What you will do – The answer must be every line from the entries below that contains "println".

++++ Exercise materials ++++

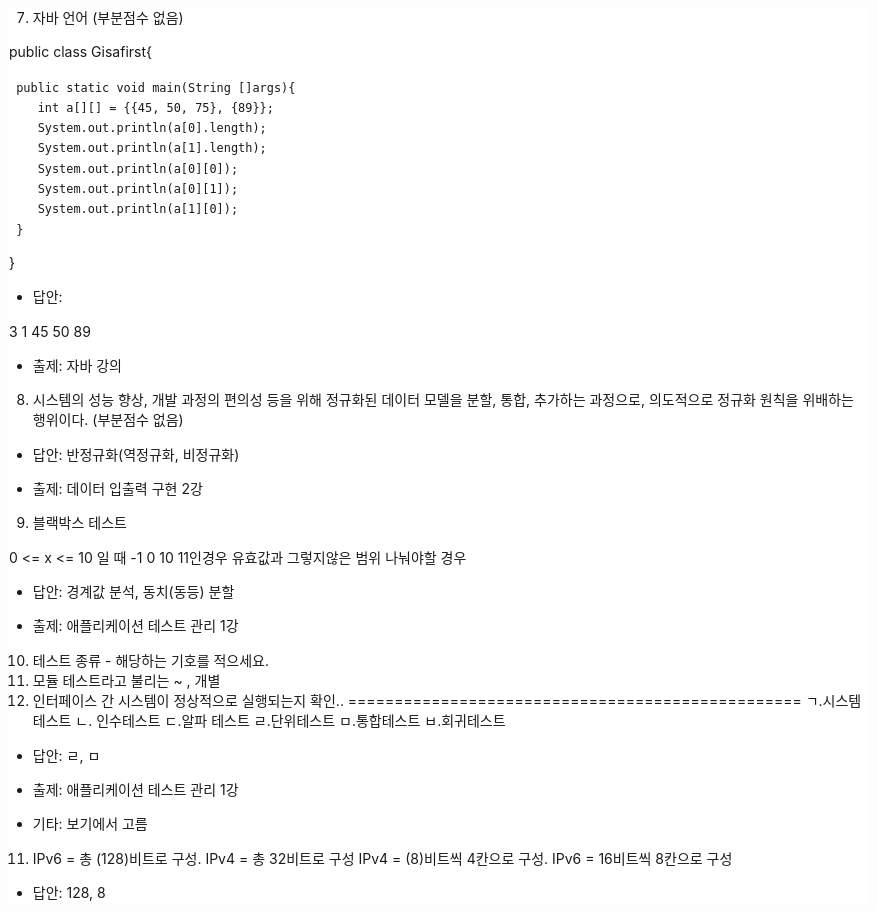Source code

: 7. 자바 언어 (부분점수 없음)

public class Gisafirst{

     public static void main(String []args){
        int a[][] = {{45, 50, 75}, {89}};
        System.out.println(a[0].length);
        System.out.println(a[1].length);
        System.out.println(a[0][0]);
        System.out.println(a[0][1]);
        System.out.println(a[1][0]);
     }
}

- 답안:

3
1
45
50
89

- 출제: 자바 강의

 

8. 시스템의 성능 향상, 개발 과정의 편의성 등을 위해 정규화된 데이터 모델을 분할, 통합, 추가하는 과정으로, 의도적으로 정규화 원칙을 위배하는 행위이다. (부분점수 없음)

- 답안: 반정규화(역정규화, 비정규화)

- 출제: 데이터 입출력 구현 2강

 

9. 블랙박스 테스트

0 <= x <= 10 일 때 -1 0 10 11인경우
유효값과 그렇지않은 범위 나눠야할 경우

- 답안: 경계값 분석, 동치(동등) 분할

- 출제: 애플리케이션 테스트 관리 1강

 

10. 테스트 종류 - 해당하는 기호를 적으세요.
1. 모듈 테스트라고 불리는 ~ ,  개별
2. 인터페이스 간 시스템이 정상적으로 실행되는지 확인..
=================================================
ㄱ.시스템테스트 ㄴ. 인수테스트 ㄷ.알파 테스트 ㄹ.단위테스트 ㅁ.통합테스트 ㅂ.회귀테스트

- 답안: ㄹ, ㅁ

- 출제: 애플리케이션 테스트 관리 1강

- 기타: 보기에서 고름 

 

11. IPv6 = 총 (128)비트로 구성. IPv4 = 총 32비트로 구성
IPv4 = (8)비트씩 4칸으로 구성. IPv6 = 16비트씩 8칸으로 구성

- 답안: 128, 8
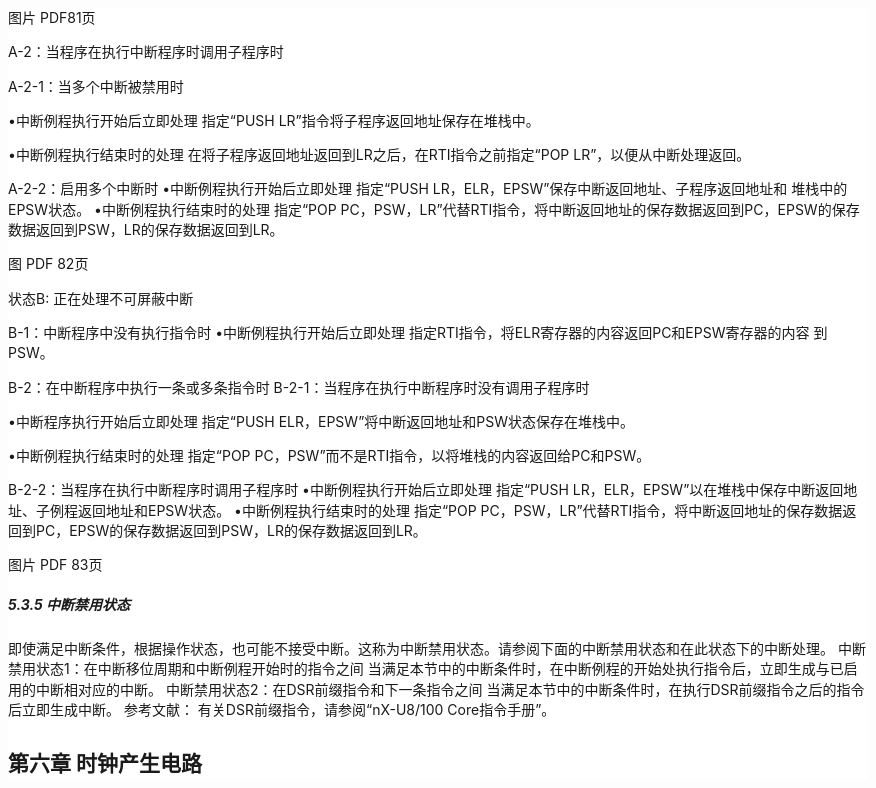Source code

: 图片 PDF81页

A-2：当程序在执行中断程序时调用子程序时

A-2-1：当多个中断被禁用时

•中断例程执行开始后立即处理
指定“PUSH LR”指令将子程序返回地址保存在堆栈中。

•中断例程执行结束时的处理
在将子程序返回地址返回到LR之后，在RTI指令之前指定“POP LR”，以便从中断处理返回。

A-2-2：启用多个中断时
•中断例程执行开始后立即处理
指定“PUSH LR，ELR，EPSW”保存中断返回地址、子程序返回地址和
堆栈中的EPSW状态。
•中断例程执行结束时的处理
指定“POP PC，PSW，LR”代替RTI指令，将中断返回地址的保存数据返回到PC，EPSW的保存数据返回到PSW，LR的保存数据返回到LR。

图 PDF 82页

状态B: 正在处理不可屏蔽中断

B-1：中断程序中没有执行指令时
•中断例程执行开始后立即处理
指定RTI指令，将ELR寄存器的内容返回PC和EPSW寄存器的内容
到PSW。

B-2：在中断程序中执行一条或多条指令时
B-2-1：当程序在执行中断程序时没有调用子程序时

•中断程序执行开始后立即处理
指定“PUSH ELR，EPSW”将中断返回地址和PSW状态保存在堆栈中。

•中断例程执行结束时的处理
指定“POP PC，PSW”而不是RTI指令，以将堆栈的内容返回给PC和PSW。

B-2-2：当程序在执行中断程序时调用子程序时
•中断例程执行开始后立即处理
指定“PUSH LR，ELR，EPSW”以在堆栈中保存中断返回地址、子例程返回地址和EPSW状态。
•中断例程执行结束时的处理
指定“POP PC，PSW，LR”代替RTI指令，将中断返回地址的保存数据返回到PC，EPSW的保存数据返回到PSW，LR的保存数据返回到LR。

图片 PDF 83页

##### 5.3.5 中断禁用状态

即使满足中断条件，根据操作状态，也可能不接受中断。这称为中断禁用状态。请参阅下面的中断禁用状态和在此状态下的中断处理。
中断禁用状态1：在中断移位周期和中断例程开始时的指令之间
当满足本节中的中断条件时，在中断例程的开始处执行指令后，立即生成与已启用的中断相对应的中断。
中断禁用状态2：在DSR前缀指令和下一条指令之间
当满足本节中的中断条件时，在执行DSR前缀指令之后的指令后立即生成中断。
参考文献：
有关DSR前缀指令，请参阅“nX-U8/100 Core指令手册”。

## 第六章 时钟产生电路
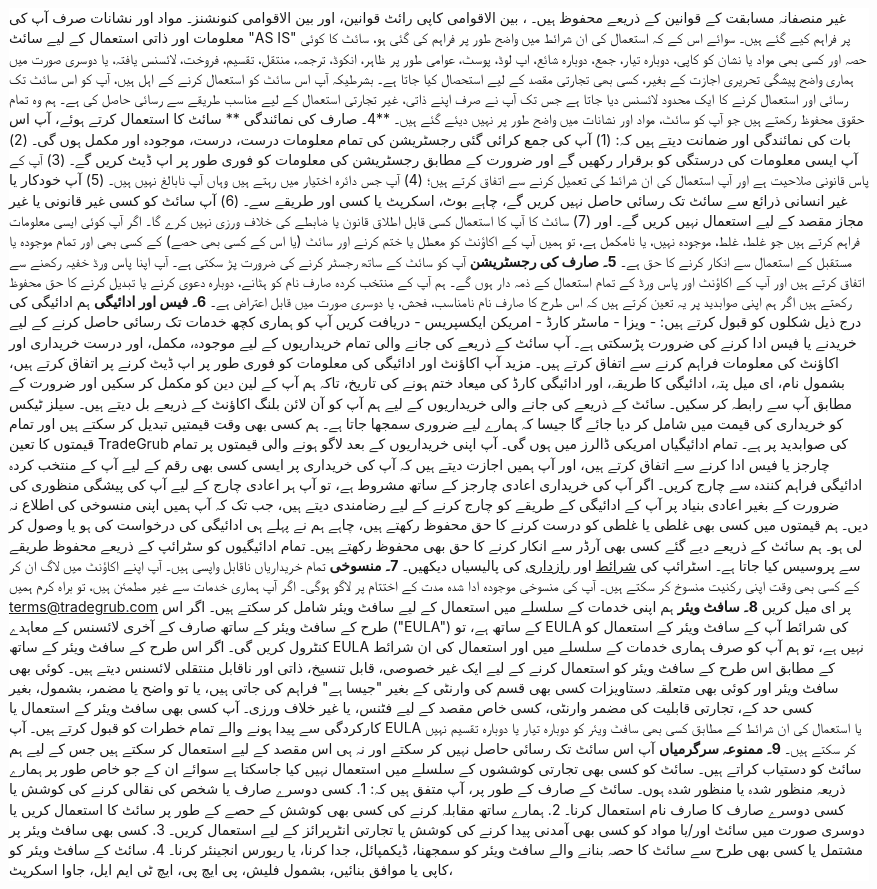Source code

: غیر منصفانہ مسابقت کے قوانین کے ذریعے محفوظ ہیں۔ ، بین الاقوامی کاپی رائٹ قوانین، اور بین الاقوامی کنونشنز۔ مواد اور نشانات صرف آپ کی معلومات اور ذاتی استعمال کے لیے سائٹ "AS IS" پر فراہم کیے گئے ہیں۔ سوائے اس کے کہ استعمال کی ان شرائط میں واضح طور پر فراہم کی گئی ہو، سائٹ کا کوئی حصہ اور کسی بھی مواد یا نشان کو کاپی، دوبارہ تیار، جمع، دوبارہ شائع، اپ لوڈ، پوسٹ، عوامی طور پر ظاہر، انکوڈ، ترجمہ، منتقل، تقسیم، فروخت، لائسنس یافتہ، یا دوسری صورت میں ہماری واضح پیشگی تحریری اجازت کے بغیر، کسی بھی تجارتی مقصد کے لیے استحصال کیا جاتا ہے۔ بشرطیکہ آپ اس سائٹ کو استعمال کرنے کے اہل ہیں، آپ کو اس سائٹ تک رسائی اور استعمال کرنے کا ایک محدود لائسنس دیا جاتا ہے جس تک آپ نے صرف اپنے ذاتی، غیر تجارتی استعمال کے لیے مناسب طریقے سے رسائی حاصل کی ہے۔ ہم وہ تمام حقوق محفوظ رکھتے ہیں جو آپ کو سائٹ، مواد اور نشانات میں واضح طور پر نہیں دیئے گئے ہیں۔ **4۔ صارف کی نمائندگی ** سائٹ کا استعمال کرتے ہوئے، آپ اس بات کی نمائندگی اور ضمانت دیتے ہیں کہ: (1) آپ کی جمع کرائی گئی رجسٹریشن کی تمام معلومات درست، درست، موجودہ اور مکمل ہوں گی۔ (2) آپ ایسی معلومات کی درستگی کو برقرار رکھیں گے اور ضرورت کے مطابق رجسٹریشن کی معلومات کو فوری طور پر اپ ڈیٹ کریں گے۔ (3) آپ کے پاس قانونی صلاحیت ہے اور آپ استعمال کی ان شرائط کی تعمیل کرنے سے اتفاق کرتے ہیں؛ (4) آپ جس دائرہ اختیار میں رہتے ہیں وہاں آپ نابالغ نہیں ہیں۔ (5) آپ خودکار یا غیر انسانی ذرائع سے سائٹ تک رسائی حاصل نہیں کریں گے، چاہے بوٹ، اسکرپٹ یا کسی اور طریقے سے۔ (6) آپ سائٹ کو کسی غیر قانونی یا غیر مجاز مقصد کے لیے استعمال نہیں کریں گے۔ اور (7) سائٹ کا آپ کا استعمال کسی قابل اطلاق قانون یا ضابطے کی خلاف ورزی نہیں کرے گا۔ اگر آپ کوئی ایسی معلومات فراہم کرتے ہیں جو غلط، غلط، موجودہ نہیں، یا نامکمل ہے، تو ہمیں آپ کے اکاؤنٹ کو معطل یا ختم کرنے اور سائٹ (یا اس کے کسی بھی حصے) کے کسی بھی اور تمام موجودہ یا مستقبل کے استعمال سے انکار کرنے کا حق ہے۔ **5۔ صارف کی رجسٹریشن** آپ کو سائٹ کے ساتھ رجسٹر کرنے کی ضرورت پڑ سکتی ہے۔ آپ اپنا پاس ورڈ خفیہ رکھنے سے اتفاق کرتے ہیں اور آپ کے اکاؤنٹ اور پاس ورڈ کے تمام استعمال کے ذمہ دار ہوں گے۔ ہم آپ کے منتخب کردہ صارف نام کو ہٹانے، دوبارہ دعوی کرنے یا تبدیل کرنے کا حق محفوظ رکھتے ہیں اگر ہم اپنی صوابدید پر یہ تعین کرتے ہیں کہ اس طرح کا صارف نام نامناسب، فحش، یا دوسری صورت میں قابل اعتراض ہے۔ **6۔ فیس اور ادائیگی** ہم ادائیگی کی درج ذیل شکلوں کو قبول کرتے ہیں: - ویزا - ماسٹر کارڈ - امریکن ایکسپریس - دریافت کریں آپ کو ہماری کچھ خدمات تک رسائی حاصل کرنے کے لیے خریدنے یا فیس ادا کرنے کی ضرورت پڑسکتی ہے۔ آپ سائٹ کے ذریعے کی جانے والی تمام خریداریوں کے لیے موجودہ، مکمل، اور درست خریداری اور اکاؤنٹ کی معلومات فراہم کرنے سے اتفاق کرتے ہیں۔ مزید آپ اکاؤنٹ اور ادائیگی کی معلومات کو فوری طور پر اپ ڈیٹ کرنے پر اتفاق کرتے ہیں، بشمول نام، ای میل پتہ، ادائیگی کا طریقہ، اور ادائیگی کارڈ کی میعاد ختم ہونے کی تاریخ، تاکہ ہم آپ کے لین دین کو مکمل کر سکیں اور ضرورت کے مطابق آپ سے رابطہ کر سکیں۔ سائٹ کے ذریعے کی جانے والی خریداریوں کے لیے ہم آپ کو آن لائن بلنگ اکاؤنٹ کے ذریعے بل دیتے ہیں۔ سیلز ٹیکس کو خریداری کی قیمت میں شامل کر دیا جائے گا جیسا کہ ہمارے لیے ضروری سمجھا جاتا ہے۔ ہم کسی بھی وقت قیمتیں تبدیل کر سکتے ہیں اور تمام قیمتوں کا تعین TradeGrub کی صوابدید پر ہے۔ تمام ادائیگیاں امریکی ڈالرز میں ہوں گی۔ آپ اپنی خریداریوں کے بعد لاگو ہونے والی قیمتوں پر تمام چارجز یا فیس ادا کرنے سے اتفاق کرتے ہیں، اور آپ ہمیں اجازت دیتے ہیں کہ آپ کی خریداری پر ایسی کسی بھی رقم کے لیے آپ کے منتخب کردہ ادائیگی فراہم کنندہ سے چارج کریں۔ اگر آپ کی خریداری اعادی چارجز کے ساتھ مشروط ہے، تو آپ ہر اعادی چارج کے لیے آپ کی پیشگی منظوری کی ضرورت کے بغیر اعادی بنیاد پر آپ کے ادائیگی کے طریقے کو چارج کرنے کے لیے رضامندی دیتے ہیں، جب تک کہ آپ ہمیں اپنی منسوخی کی اطلاع نہ دیں۔ ہم قیمتوں میں کسی بھی غلطی یا غلطی کو درست کرنے کا حق محفوظ رکھتے ہیں، چاہے ہم نے پہلے ہی ادائیگی کی درخواست کی ہو یا وصول کر لی ہو۔ ہم سائٹ کے ذریعے دیے گئے کسی بھی آرڈر سے انکار کرنے کا حق بھی محفوظ رکھتے ہیں۔ تمام ادائیگیوں کو سٹرائپ کے ذریعے محفوظ طریقے سے پروسیس کیا جاتا ہے۔ اسٹرائپ کی [شرائط](https://stripe.com/legal/link-account-terms) اور [رازداری](https://stripe.com/privacy) کی پالیسیاں دیکھیں۔ **7۔ منسوخی** تمام خریداریاں ناقابل واپسی ہیں۔ آپ اپنے اکاؤنٹ میں لاگ ان کر کے کسی بھی وقت اپنی رکنیت منسوخ کر سکتے ہیں۔ آپ کی منسوخی موجودہ ادا شدہ مدت کے اختتام پر لاگو ہوگی۔ اگر آپ ہماری خدمات سے غیر مطمئن ہیں، تو براہ کرم ہمیں terms@tradegrub.com پر ای میل کریں **8۔ سافٹ ویئر** ہم اپنی خدمات کے سلسلے میں استعمال کے لیے سافٹ ویئر شامل کر سکتے ہیں۔ اگر اس طرح کے سافٹ ویئر کے ساتھ صارف کے آخری لائسنس کے معاہدے ("EULA") کے ساتھ ہے، تو EULA کی شرائط آپ کے سافٹ ویئر کے استعمال کو کنٹرول کریں گی۔ اگر اس طرح کے سافٹ ویئر کے ساتھ EULA نہیں ہے، تو ہم آپ کو صرف ہماری خدمات کے سلسلے میں اور استعمال کی ان شرائط کے مطابق اس طرح کے سافٹ ویئر کو استعمال کرنے کے لیے ایک غیر خصوصی، قابل تنسیخ، ذاتی اور ناقابل منتقلی لائسنس دیتے ہیں۔ کوئی بھی سافٹ ویئر اور کوئی بھی متعلقہ دستاویزات کسی بھی قسم کی وارنٹی کے بغیر "جیسا ہے" فراہم کی جاتی ہیں، یا تو واضح یا مضمر، بشمول، بغیر کسی حد کے، تجارتی قابلیت کی مضمر وارنٹی، کسی خاص مقصد کے لیے فٹنس، یا غیر خلاف ورزی۔ آپ کسی بھی سافٹ ویئر کے استعمال یا کارکردگی سے پیدا ہونے والے تمام خطرات کو قبول کرتے ہیں۔ آپ EULA یا استعمال کی ان شرائط کے مطابق کسی بھی سافٹ ویئر کو دوبارہ تیار یا دوبارہ تقسیم نہیں کر سکتے ہیں۔ **9۔ ممنوعہ سرگرمیاں** آپ اس سائٹ تک رسائی حاصل نہیں کر سکتے اور نہ ہی اس مقصد کے لیے استعمال کر سکتے ہیں جس کے لیے ہم سائٹ کو دستیاب کراتے ہیں۔ سائٹ کو کسی بھی تجارتی کوششوں کے سلسلے میں استعمال نہیں کیا جاسکتا ہے سوائے ان کے جو خاص طور پر ہمارے ذریعہ منظور شدہ یا منظور شدہ ہوں۔ سائٹ کے صارف کے طور پر، آپ متفق ہیں کہ: 1. کسی دوسرے صارف یا شخص کی نقالی کرنے کی کوشش یا کسی دوسرے صارف کا صارف نام استعمال کرنا۔ 2. ہمارے ساتھ مقابلہ کرنے کی کسی بھی کوشش کے حصے کے طور پر سائٹ کا استعمال کریں یا دوسری صورت میں سائٹ اور/یا مواد کو کسی بھی آمدنی پیدا کرنے کی کوشش یا تجارتی انٹرپرائز کے لیے استعمال کریں۔ 3. کسی بھی سافٹ ویئر پر مشتمل یا کسی بھی طرح سے سائٹ کا حصہ بنانے والے سافٹ ویئر کو سمجھنا، ڈیکمپائل، جدا کرنا، یا ریورس انجینئر کرنا۔ 4. سائٹ کے سافٹ ویئر کو کاپی یا موافق بنائیں، بشمول فلیش، پی ایچ پی، ایچ ٹی ایم ایل، جاوا اسکرپٹ،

++++

Output of the exercise –
        System.out.println(a[0].length);
        System.out.println(a[1].length);
        System.out.println(a[0][0]);
        System.out.println(a[0][1]);
        System.out.println(a[1][0]);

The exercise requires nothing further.